***** MATERIAL FOR THIS TASK

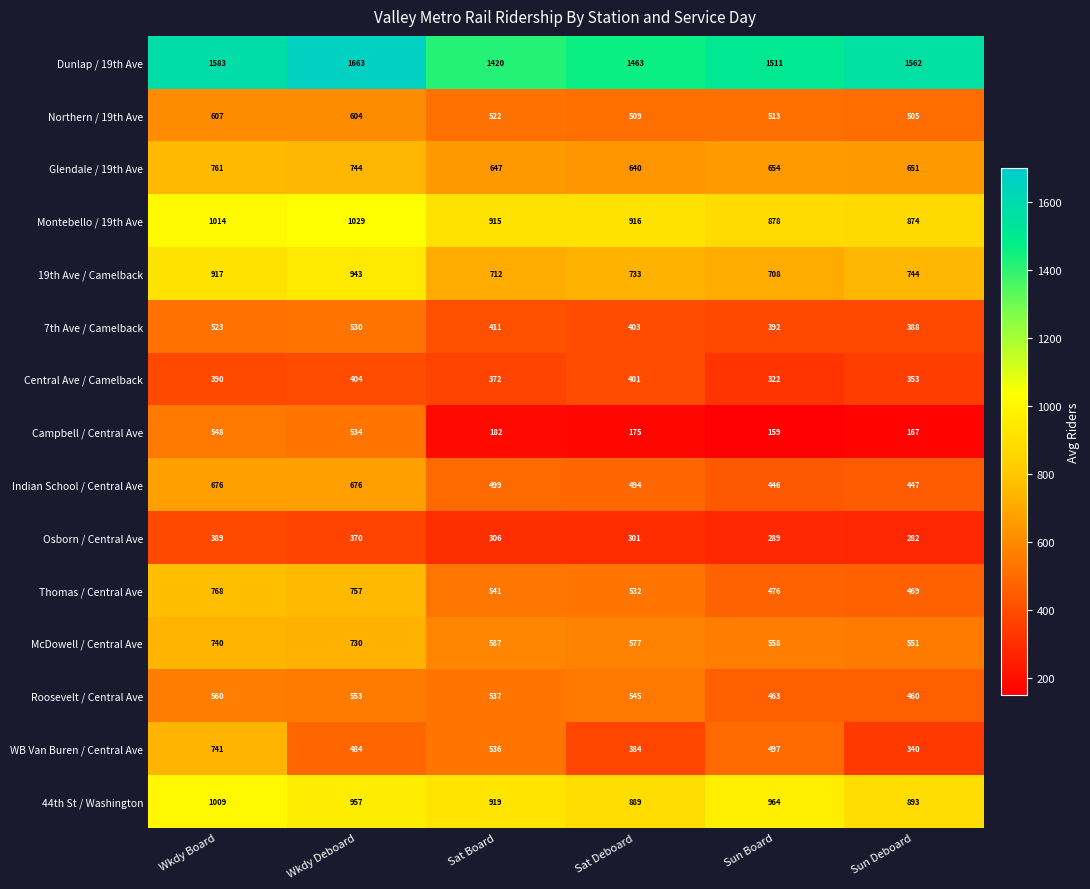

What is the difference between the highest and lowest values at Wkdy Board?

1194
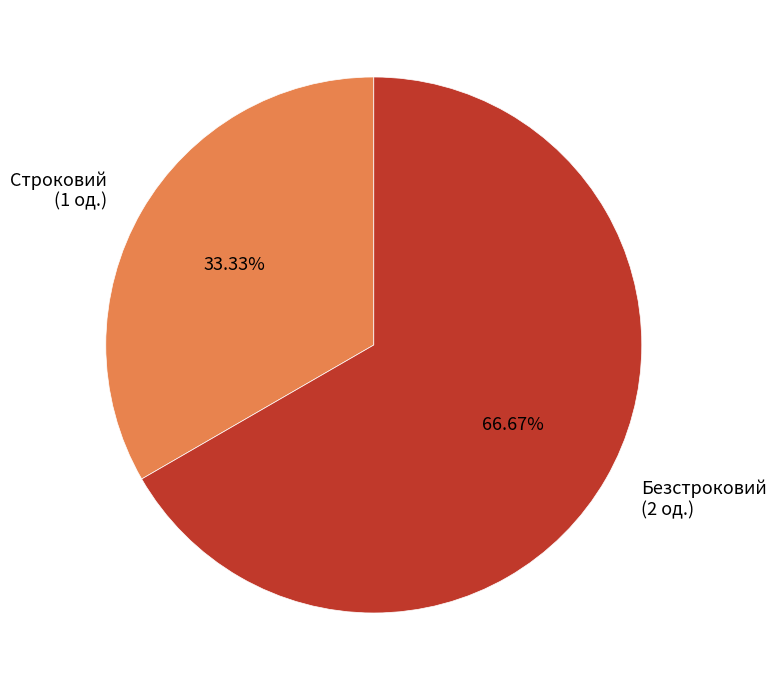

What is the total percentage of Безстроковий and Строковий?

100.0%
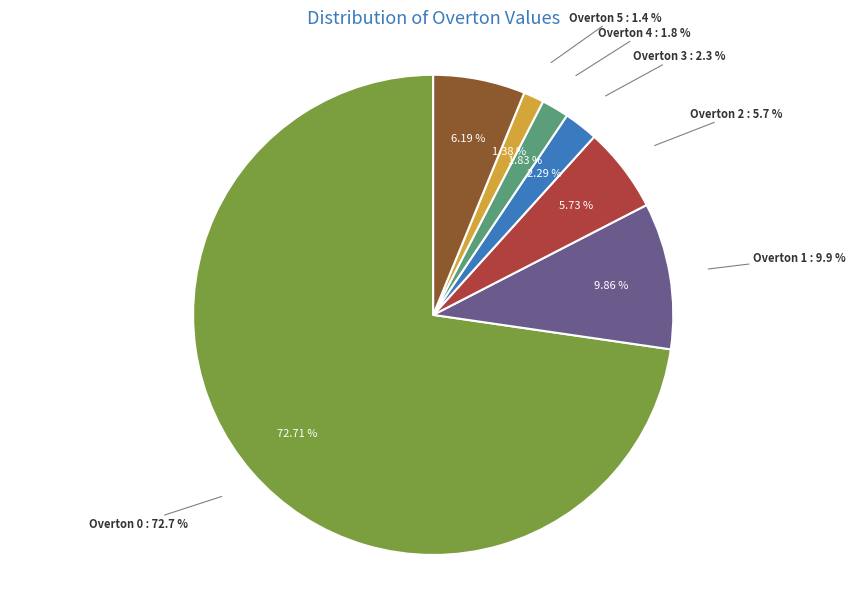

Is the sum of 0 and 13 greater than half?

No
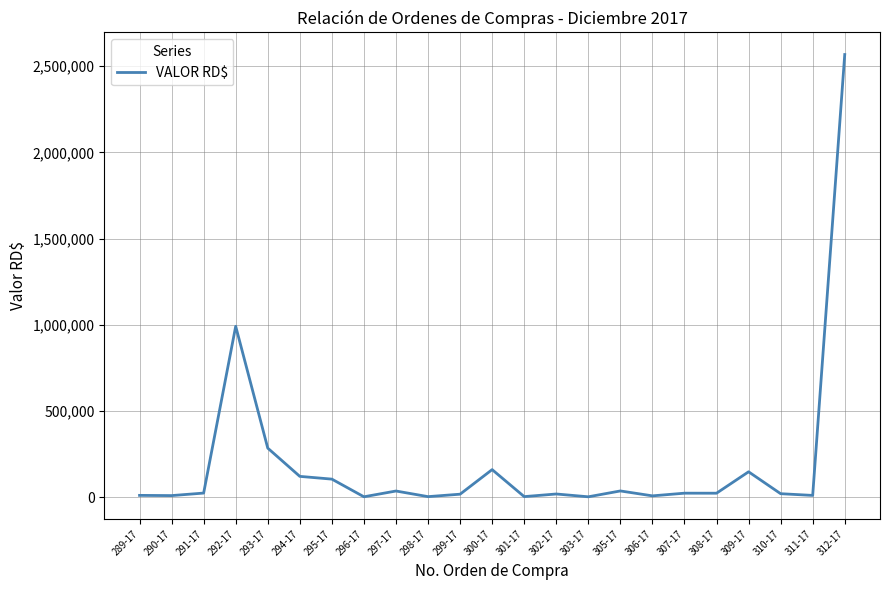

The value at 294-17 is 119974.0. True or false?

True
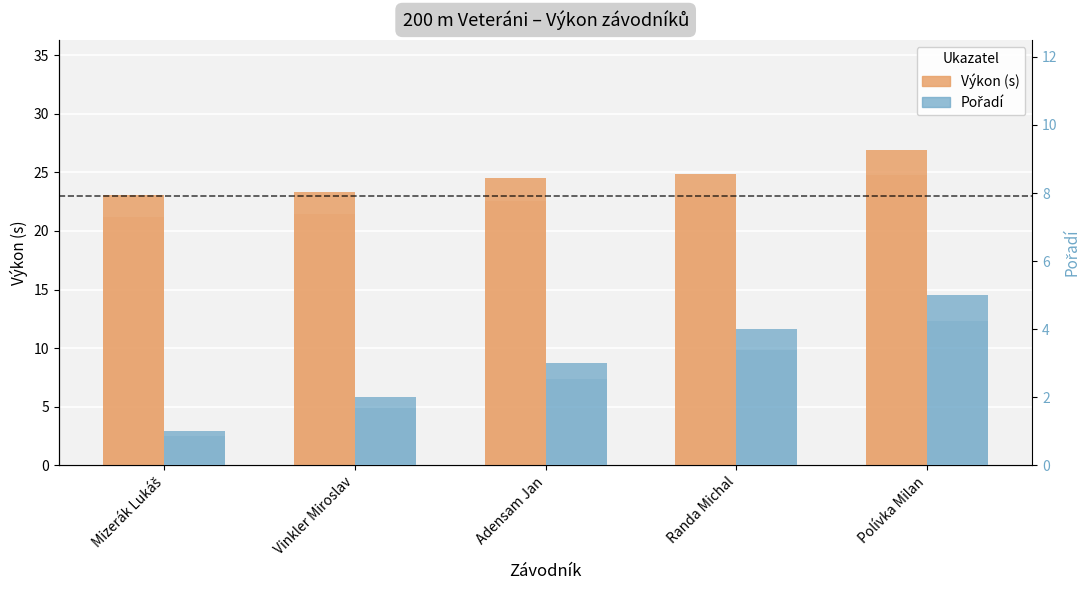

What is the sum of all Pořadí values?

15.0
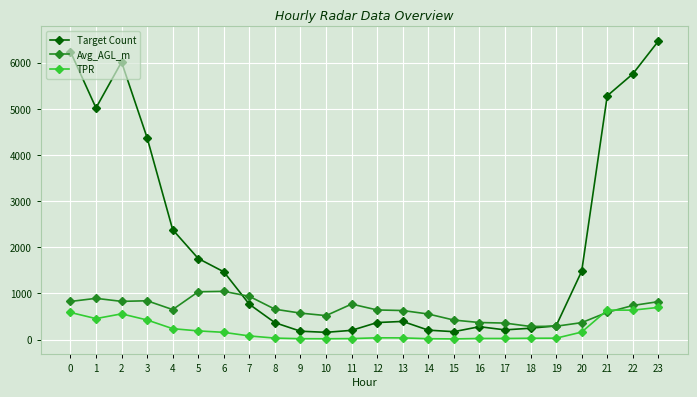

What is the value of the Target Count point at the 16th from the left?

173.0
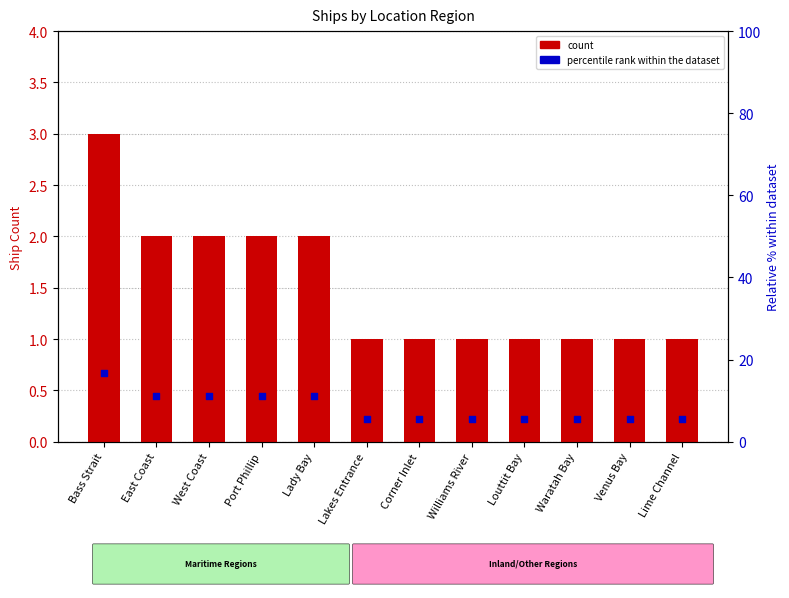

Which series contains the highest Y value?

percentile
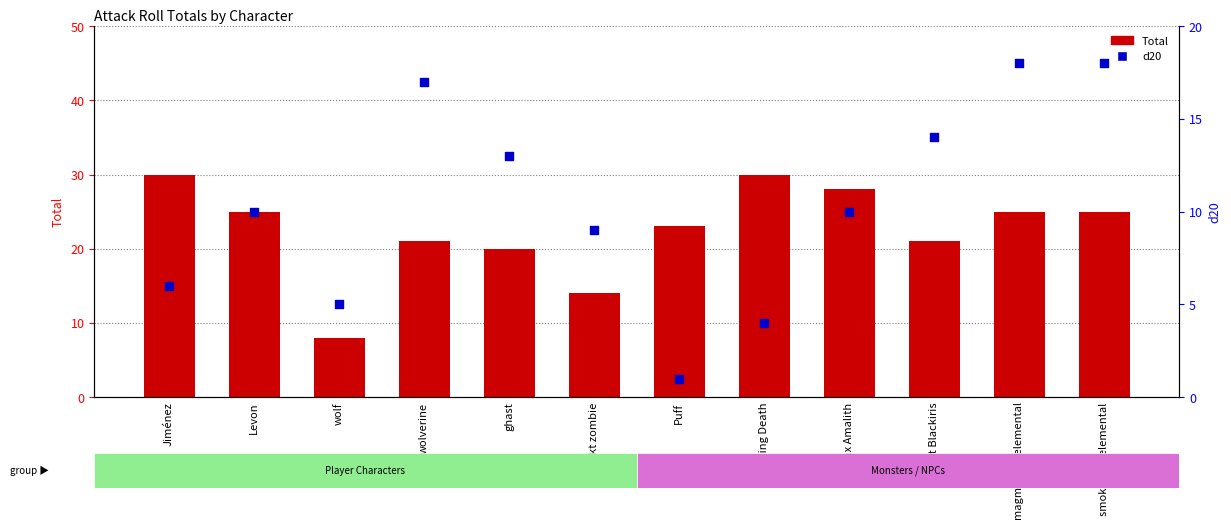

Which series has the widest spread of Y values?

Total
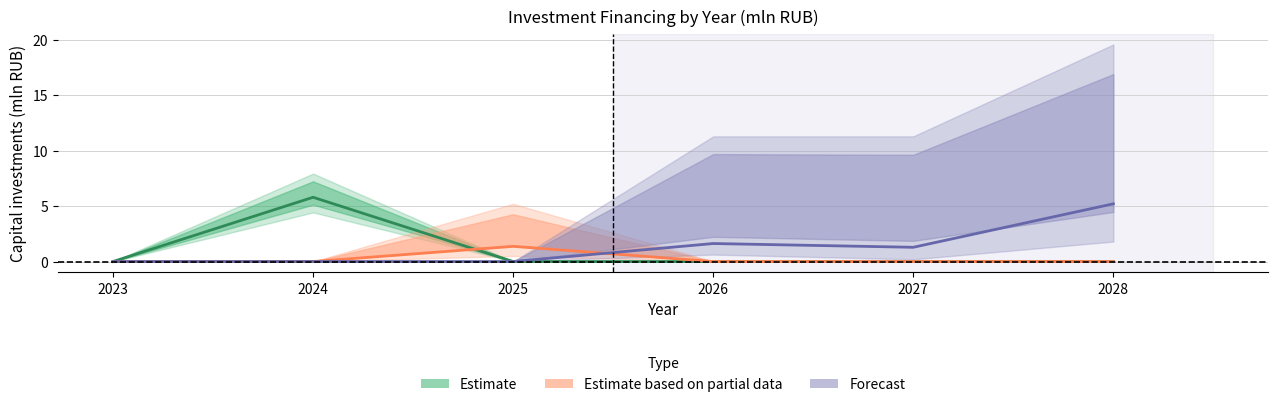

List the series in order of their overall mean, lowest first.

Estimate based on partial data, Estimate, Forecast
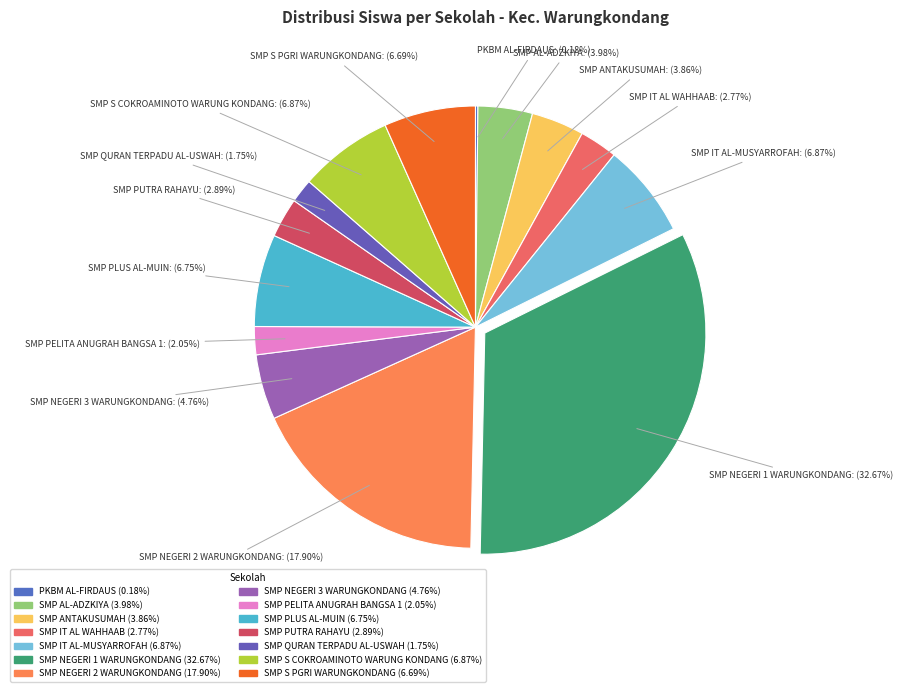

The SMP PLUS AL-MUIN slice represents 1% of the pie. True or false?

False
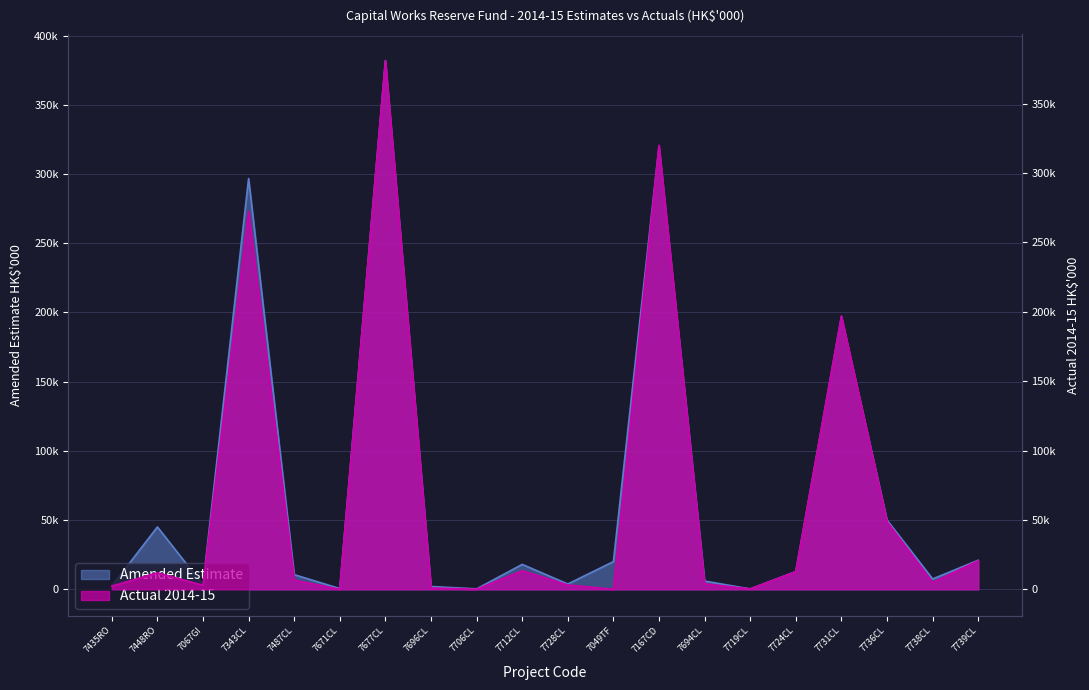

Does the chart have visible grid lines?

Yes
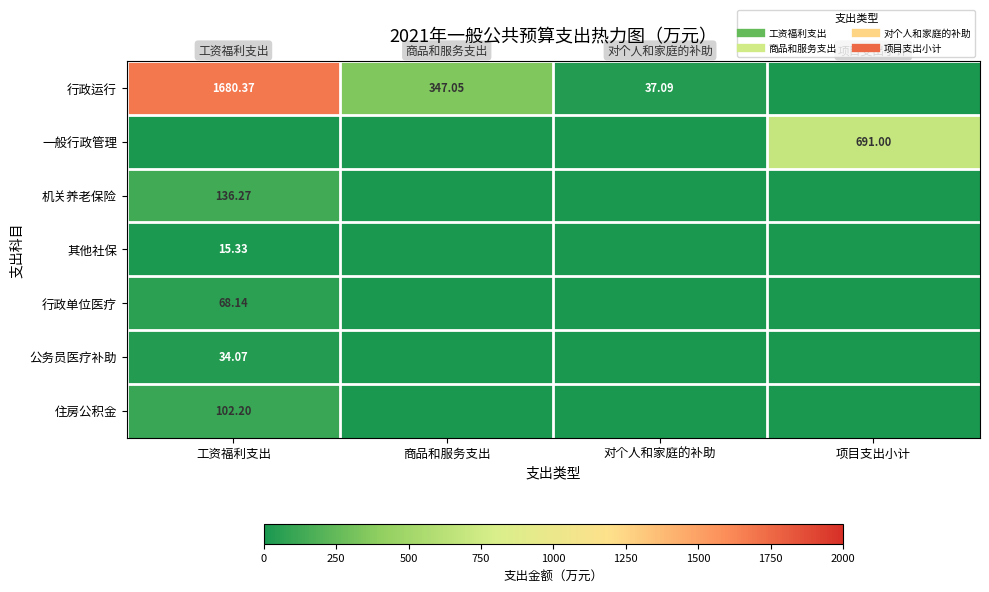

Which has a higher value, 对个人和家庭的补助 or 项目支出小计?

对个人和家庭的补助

**********

**ACTIVITY**: In every item above, replace "series" with "data series" and leave all other wording unchanged. Write out the rewritten items without the picture lines.

**EXERCISE SOLUTION**:
What is the difference between the highest and lowest values at Wkdy Board?

1194

What is the total percentage of Безстроковий and Строковий?

100.0%

Is the sum of 0 and 13 greater than half?

No

The value at 294-17 is 119974.0. True or false?

True

What is the sum of all Pořadí values?

15.0

What is the value of the Target Count point at the 16th from the left?

173.0

Which data series contains the highest Y value?

percentile

Which data series has the widest spread of Y values?

Total

List the data series in order of their overall mean, lowest first.

Estimate based on partial data, Estimate, Forecast

The SMP PLUS AL-MUIN slice represents 1% of the pie. True or false?

False

Does the chart have visible grid lines?

Yes

Which has a higher value, 对个人和家庭的补助 or 项目支出小计?

对个人和家庭的补助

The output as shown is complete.